Officials are mainly interested in adding a health savings account option to the Federal Employees Health Benefits Program, but the program must include alternative benefits for older federal workers, according to the annual OPM call letter.

Benefit program proposals for 2005 are due June 1.

President Bush brought HSAs to life Dec. 8, 2003, when he signed the Medicare Prescription Drug, Improvement and Modernization Act of 2003. One MPDIMA section lets eligible taxpayers who buy high-deductible health insurance policies exclude HSA contributions from taxable income and spend HSA cash on qualified expenses without paying income taxes on the distributions.

The high-deductible health insurance policies can offer special low-deductible coverage for certain types of preventive care.

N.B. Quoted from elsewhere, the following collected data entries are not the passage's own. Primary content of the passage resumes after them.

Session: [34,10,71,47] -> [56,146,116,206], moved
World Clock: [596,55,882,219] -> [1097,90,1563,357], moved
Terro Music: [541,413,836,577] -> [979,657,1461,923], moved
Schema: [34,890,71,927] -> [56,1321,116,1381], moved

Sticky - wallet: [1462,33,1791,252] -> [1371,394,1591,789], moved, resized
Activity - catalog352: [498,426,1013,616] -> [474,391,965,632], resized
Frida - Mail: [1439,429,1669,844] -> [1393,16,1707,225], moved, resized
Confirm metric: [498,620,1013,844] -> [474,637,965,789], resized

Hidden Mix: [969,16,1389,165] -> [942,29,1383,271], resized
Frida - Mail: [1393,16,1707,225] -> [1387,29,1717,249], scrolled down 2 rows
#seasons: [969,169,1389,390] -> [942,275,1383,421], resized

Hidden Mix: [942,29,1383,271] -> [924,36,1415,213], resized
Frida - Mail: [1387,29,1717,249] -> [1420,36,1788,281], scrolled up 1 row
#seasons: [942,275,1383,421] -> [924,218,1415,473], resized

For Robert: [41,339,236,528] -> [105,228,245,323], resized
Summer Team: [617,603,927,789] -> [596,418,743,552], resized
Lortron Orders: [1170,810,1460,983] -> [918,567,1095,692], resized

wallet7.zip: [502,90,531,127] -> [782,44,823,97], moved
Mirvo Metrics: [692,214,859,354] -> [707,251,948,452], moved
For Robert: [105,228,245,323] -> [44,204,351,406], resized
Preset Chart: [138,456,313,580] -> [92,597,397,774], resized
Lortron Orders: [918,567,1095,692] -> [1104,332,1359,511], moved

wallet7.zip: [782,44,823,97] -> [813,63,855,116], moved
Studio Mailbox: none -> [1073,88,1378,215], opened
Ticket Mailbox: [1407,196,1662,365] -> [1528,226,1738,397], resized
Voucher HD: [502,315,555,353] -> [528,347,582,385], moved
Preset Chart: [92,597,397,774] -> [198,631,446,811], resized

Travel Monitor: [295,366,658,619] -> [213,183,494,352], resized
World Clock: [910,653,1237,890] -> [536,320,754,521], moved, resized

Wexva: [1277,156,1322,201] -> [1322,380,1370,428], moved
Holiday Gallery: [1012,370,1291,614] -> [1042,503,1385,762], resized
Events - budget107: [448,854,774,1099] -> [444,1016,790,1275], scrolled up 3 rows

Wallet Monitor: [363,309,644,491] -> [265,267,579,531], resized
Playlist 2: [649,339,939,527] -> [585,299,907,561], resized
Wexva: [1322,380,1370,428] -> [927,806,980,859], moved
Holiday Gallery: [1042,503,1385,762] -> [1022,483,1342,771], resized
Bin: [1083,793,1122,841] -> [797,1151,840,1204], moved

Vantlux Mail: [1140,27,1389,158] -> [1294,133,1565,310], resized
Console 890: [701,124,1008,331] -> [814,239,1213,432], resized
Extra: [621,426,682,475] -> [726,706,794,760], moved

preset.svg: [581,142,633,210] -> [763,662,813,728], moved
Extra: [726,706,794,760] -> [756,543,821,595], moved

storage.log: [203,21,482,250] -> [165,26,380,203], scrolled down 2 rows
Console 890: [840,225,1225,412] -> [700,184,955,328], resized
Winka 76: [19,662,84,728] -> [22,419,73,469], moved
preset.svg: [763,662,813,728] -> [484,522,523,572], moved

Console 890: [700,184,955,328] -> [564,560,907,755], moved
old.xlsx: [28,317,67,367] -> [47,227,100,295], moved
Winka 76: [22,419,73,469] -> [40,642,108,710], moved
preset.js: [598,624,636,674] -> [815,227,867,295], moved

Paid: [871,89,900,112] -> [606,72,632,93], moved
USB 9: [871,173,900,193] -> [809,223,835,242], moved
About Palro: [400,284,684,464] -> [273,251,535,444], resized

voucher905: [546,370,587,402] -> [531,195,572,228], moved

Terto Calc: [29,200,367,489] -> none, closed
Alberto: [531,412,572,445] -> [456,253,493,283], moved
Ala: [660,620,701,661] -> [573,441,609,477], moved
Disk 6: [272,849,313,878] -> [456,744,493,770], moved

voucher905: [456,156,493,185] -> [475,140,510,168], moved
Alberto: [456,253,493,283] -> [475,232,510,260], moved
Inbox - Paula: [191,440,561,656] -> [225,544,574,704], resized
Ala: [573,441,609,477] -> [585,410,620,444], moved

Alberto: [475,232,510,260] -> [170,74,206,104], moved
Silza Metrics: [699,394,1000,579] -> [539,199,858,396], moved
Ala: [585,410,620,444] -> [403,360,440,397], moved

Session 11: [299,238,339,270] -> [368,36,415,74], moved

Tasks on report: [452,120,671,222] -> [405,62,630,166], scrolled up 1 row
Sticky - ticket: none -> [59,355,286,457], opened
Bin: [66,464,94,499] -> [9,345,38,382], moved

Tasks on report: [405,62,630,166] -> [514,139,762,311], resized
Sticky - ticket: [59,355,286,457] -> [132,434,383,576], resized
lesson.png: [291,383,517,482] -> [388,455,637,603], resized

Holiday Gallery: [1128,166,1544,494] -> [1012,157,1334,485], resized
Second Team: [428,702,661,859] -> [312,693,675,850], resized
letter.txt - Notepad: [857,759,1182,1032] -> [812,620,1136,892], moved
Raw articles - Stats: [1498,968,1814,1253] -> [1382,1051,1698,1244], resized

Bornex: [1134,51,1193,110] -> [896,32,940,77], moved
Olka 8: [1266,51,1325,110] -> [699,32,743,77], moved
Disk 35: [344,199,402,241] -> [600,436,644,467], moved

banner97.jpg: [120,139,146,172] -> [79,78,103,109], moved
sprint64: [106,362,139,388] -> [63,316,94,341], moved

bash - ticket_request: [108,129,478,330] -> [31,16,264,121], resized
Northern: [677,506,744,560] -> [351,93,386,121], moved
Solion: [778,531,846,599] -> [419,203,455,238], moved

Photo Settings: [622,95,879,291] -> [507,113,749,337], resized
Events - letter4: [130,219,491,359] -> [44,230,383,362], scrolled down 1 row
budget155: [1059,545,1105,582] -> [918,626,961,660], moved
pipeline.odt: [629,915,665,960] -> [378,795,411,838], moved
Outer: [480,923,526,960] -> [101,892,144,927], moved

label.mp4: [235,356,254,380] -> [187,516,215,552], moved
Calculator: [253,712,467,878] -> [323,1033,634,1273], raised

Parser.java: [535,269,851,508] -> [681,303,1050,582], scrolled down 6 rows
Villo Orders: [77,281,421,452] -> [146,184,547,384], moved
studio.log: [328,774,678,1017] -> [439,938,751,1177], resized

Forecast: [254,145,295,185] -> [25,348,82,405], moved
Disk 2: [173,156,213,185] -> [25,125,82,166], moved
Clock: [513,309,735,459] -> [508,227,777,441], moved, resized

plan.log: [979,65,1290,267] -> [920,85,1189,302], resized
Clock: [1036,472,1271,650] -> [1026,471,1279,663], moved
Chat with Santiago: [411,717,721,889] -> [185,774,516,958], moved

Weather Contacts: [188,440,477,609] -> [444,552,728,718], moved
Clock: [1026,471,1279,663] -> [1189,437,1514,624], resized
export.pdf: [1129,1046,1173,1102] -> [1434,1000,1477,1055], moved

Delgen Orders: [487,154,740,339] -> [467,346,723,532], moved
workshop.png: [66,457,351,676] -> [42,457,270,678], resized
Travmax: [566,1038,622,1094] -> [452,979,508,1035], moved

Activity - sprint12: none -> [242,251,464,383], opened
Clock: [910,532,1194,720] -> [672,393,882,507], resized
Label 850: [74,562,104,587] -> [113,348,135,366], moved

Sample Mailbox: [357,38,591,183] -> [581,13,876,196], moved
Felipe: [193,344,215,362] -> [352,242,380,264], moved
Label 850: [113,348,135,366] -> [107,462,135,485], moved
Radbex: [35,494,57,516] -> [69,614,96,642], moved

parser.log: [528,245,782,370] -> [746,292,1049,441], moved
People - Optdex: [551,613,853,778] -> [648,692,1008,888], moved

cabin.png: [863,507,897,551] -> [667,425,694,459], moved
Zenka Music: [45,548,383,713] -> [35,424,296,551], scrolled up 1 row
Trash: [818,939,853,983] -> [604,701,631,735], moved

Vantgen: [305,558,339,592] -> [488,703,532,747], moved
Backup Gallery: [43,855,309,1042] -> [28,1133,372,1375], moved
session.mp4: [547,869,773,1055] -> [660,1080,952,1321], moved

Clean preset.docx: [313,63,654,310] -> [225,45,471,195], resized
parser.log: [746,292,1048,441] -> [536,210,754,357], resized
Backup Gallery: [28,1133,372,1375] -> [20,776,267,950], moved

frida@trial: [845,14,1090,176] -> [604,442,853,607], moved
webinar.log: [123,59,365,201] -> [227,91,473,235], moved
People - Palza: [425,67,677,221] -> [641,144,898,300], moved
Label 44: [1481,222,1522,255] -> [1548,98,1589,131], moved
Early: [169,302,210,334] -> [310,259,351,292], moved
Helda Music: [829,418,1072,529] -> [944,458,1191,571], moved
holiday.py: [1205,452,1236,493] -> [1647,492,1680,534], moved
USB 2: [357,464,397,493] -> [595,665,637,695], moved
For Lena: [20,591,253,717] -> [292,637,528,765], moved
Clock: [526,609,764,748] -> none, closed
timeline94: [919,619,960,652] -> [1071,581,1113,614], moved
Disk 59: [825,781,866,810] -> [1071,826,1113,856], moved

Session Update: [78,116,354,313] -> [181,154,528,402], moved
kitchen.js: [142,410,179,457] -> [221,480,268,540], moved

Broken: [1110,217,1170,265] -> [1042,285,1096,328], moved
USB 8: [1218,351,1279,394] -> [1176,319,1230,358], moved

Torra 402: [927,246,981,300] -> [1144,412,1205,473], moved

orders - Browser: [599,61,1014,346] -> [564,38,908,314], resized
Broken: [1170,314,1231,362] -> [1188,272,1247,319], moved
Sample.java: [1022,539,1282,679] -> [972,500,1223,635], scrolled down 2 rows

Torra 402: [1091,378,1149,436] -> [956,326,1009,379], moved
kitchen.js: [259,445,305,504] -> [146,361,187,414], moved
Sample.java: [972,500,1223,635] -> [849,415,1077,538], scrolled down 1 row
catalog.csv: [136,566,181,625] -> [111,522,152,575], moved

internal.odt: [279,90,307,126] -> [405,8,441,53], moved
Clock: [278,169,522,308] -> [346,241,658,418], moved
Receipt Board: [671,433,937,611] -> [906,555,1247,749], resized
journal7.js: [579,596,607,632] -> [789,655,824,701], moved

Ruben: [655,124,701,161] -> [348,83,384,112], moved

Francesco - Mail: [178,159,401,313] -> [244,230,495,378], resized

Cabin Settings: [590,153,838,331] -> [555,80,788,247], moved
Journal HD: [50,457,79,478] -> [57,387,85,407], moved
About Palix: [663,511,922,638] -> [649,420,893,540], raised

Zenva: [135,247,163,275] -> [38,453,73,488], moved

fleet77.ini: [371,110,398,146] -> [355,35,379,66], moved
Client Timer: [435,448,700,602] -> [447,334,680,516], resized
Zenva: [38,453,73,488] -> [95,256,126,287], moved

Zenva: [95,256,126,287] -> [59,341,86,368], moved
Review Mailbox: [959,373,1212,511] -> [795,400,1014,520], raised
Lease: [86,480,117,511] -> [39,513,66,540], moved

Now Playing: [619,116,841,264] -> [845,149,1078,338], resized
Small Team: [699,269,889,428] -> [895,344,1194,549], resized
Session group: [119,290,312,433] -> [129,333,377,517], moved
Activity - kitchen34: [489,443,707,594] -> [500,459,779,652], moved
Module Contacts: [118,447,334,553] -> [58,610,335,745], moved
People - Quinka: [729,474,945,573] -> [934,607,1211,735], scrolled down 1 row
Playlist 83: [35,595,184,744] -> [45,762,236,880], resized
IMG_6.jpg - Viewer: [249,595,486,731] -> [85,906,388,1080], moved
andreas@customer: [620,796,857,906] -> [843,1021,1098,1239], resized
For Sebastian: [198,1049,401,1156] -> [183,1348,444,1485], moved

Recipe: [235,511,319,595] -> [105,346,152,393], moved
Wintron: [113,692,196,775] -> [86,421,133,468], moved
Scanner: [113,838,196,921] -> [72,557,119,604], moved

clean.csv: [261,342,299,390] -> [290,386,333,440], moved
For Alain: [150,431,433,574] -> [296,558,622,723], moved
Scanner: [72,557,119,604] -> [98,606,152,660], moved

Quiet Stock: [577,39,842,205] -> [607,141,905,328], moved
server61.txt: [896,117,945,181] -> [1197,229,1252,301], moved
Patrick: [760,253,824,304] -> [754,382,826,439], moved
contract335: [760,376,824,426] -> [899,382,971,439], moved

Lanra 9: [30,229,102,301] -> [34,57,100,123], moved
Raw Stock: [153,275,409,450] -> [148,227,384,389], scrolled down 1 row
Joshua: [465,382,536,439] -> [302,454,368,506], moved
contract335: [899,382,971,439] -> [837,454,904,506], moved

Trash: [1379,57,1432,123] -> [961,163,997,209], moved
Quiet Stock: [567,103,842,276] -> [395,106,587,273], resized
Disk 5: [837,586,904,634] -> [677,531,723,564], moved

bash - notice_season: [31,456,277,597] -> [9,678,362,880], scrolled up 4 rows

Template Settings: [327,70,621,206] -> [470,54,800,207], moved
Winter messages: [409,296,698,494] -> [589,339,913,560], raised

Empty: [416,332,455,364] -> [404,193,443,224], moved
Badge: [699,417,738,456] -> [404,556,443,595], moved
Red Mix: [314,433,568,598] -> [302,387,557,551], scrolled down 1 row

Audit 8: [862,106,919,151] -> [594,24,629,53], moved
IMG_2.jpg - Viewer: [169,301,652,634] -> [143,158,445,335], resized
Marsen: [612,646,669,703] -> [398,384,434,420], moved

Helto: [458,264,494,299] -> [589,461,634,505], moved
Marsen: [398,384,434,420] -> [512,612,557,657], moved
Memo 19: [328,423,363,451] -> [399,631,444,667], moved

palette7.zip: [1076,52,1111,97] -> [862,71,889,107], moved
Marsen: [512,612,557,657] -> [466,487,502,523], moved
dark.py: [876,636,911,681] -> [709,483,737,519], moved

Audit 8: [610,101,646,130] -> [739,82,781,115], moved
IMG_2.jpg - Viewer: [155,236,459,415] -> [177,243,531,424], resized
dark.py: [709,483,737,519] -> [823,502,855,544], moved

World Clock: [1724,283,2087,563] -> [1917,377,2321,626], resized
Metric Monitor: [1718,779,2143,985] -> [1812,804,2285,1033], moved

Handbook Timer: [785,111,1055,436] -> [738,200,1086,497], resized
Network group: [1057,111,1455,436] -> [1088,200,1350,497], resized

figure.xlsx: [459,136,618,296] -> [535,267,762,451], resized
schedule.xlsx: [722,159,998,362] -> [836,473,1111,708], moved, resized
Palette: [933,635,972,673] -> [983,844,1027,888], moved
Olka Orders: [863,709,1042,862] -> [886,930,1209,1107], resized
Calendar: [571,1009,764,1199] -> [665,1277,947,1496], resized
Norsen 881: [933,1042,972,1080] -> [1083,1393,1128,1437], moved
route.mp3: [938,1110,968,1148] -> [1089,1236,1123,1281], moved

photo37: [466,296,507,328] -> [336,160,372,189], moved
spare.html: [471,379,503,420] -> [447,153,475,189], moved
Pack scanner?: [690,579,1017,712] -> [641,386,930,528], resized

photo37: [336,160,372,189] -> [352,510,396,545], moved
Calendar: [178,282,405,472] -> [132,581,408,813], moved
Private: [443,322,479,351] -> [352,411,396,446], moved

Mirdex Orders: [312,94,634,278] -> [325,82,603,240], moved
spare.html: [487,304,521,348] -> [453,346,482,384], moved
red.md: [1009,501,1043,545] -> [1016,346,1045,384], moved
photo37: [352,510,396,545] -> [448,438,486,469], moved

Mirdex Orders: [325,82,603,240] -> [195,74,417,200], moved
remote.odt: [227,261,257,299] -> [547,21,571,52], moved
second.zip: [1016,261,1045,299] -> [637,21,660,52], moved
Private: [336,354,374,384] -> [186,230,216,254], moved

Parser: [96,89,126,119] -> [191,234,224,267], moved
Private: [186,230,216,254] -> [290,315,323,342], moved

One challenge for employers that are setting up HSA programs is that workers who are eligible for Medicare are not eligible to set up HSAs.

To protect the interests of federal workers who are age 65 and older, HSA benefit program proposals must include an HRA benefit of equivalent value or other benefits of equivalent value for workers who are ineligible for the HSA program, Abby Block, a deputy associate director at the OPM, and Frank Titus, the agency’s assistant director for insurance services, write in FEHB Program Carrier Letter 2004-04.

The federal HSA program must offer participants access to a network of providers who have agreed to accept pre-negotiated rates, and the trustee that manages the savings accounts must have a high rating from a financial rating service, the officials write.

“We also expect the proposal will include sophisticated health education and consumer education components,” the officials write.